From India’s point of view, a crisis occurred in mid-2013, when India’s macros were weak as CAD (Current Account Deficit) touched record high levels of 4.7% of GDP, GDP growth rate slowed down to sub 5% level and inflation was on a steep upward trajectory. The US economy on the other hand was showing signs of recovery and the Fed was planning to taper its quantitative easing program. Slowing of the Indian economy and recovery in US-led to flight to safety as investors were looking for safe-haven assets, which increased the value of gold and the US Dollar simultaneously.

In the recent past since the spread of the novel coronavirus disease (COVID-19), we have seen a surge in the prices of gold from ~48,000 USD/Kg (16th March, 2020) to around 66,000 USD/Kg (6th August, 2020) which is a 37.5% hike. One of the primary reasons for this run could have been the near-zero interest rates on Government bonds and high volatility in the stock market. These two factors might have driven the investors to a safe-haven asset such as gold.

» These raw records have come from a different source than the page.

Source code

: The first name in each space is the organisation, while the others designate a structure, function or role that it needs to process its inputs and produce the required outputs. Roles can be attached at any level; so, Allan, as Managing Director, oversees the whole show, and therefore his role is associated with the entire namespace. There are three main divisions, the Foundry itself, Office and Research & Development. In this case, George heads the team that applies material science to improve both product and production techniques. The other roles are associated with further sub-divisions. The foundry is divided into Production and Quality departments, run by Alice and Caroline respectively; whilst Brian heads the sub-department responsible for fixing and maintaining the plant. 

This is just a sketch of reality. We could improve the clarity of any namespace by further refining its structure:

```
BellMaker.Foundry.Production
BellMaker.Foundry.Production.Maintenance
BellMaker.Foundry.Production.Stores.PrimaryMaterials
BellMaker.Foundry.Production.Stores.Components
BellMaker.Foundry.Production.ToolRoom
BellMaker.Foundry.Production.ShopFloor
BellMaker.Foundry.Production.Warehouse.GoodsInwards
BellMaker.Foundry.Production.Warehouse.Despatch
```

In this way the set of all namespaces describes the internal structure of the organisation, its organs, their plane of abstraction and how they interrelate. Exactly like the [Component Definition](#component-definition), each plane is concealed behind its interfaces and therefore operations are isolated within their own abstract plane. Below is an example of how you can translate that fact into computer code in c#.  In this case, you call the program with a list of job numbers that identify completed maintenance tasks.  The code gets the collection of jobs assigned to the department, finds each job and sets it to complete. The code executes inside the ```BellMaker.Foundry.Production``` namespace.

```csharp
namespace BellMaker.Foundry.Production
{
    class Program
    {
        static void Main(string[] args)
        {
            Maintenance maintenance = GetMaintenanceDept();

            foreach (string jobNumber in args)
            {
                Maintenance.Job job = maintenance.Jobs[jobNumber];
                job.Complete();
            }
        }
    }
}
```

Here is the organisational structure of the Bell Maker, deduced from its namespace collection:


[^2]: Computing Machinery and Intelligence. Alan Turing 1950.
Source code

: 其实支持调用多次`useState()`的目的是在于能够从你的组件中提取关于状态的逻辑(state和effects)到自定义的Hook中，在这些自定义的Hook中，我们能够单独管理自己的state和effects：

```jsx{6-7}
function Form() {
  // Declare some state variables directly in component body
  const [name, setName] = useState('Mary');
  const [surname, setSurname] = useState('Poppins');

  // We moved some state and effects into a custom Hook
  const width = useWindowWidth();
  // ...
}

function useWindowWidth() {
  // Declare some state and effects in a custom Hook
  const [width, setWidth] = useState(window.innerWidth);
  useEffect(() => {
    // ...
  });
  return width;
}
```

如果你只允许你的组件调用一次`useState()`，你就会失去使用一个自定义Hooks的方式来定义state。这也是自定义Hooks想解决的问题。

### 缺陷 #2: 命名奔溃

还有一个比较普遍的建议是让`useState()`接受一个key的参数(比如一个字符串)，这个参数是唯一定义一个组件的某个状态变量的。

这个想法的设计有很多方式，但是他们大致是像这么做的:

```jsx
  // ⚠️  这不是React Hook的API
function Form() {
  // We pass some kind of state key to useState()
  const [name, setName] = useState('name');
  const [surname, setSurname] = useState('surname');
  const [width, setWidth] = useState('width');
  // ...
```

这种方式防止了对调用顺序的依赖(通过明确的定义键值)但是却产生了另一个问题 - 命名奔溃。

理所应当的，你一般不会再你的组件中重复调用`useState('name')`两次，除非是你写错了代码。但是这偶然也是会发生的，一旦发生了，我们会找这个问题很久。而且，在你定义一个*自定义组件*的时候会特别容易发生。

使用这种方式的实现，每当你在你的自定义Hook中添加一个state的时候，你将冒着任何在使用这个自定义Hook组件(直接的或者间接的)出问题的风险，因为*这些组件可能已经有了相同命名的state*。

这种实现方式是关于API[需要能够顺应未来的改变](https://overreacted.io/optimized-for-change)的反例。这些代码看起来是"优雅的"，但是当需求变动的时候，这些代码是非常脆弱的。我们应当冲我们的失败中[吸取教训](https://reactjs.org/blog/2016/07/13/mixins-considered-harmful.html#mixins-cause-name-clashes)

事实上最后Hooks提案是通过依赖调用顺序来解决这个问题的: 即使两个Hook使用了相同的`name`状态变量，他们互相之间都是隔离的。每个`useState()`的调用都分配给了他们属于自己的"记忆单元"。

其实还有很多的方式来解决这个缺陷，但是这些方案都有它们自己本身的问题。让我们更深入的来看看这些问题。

It’s apt to say that gold is an important instrument of wealth accumulation in India, either directly (through investments in mutual funds tracking gold indices) or indirectly (through the purchase of jewellery or bullion). However, one should keep in mind that there are various factors affecting the price of gold such as the state of the economy, macro-economic conditions, geo-political stability, exchange rate fluctuations amongst many others which should be given due consideration before investing in gold.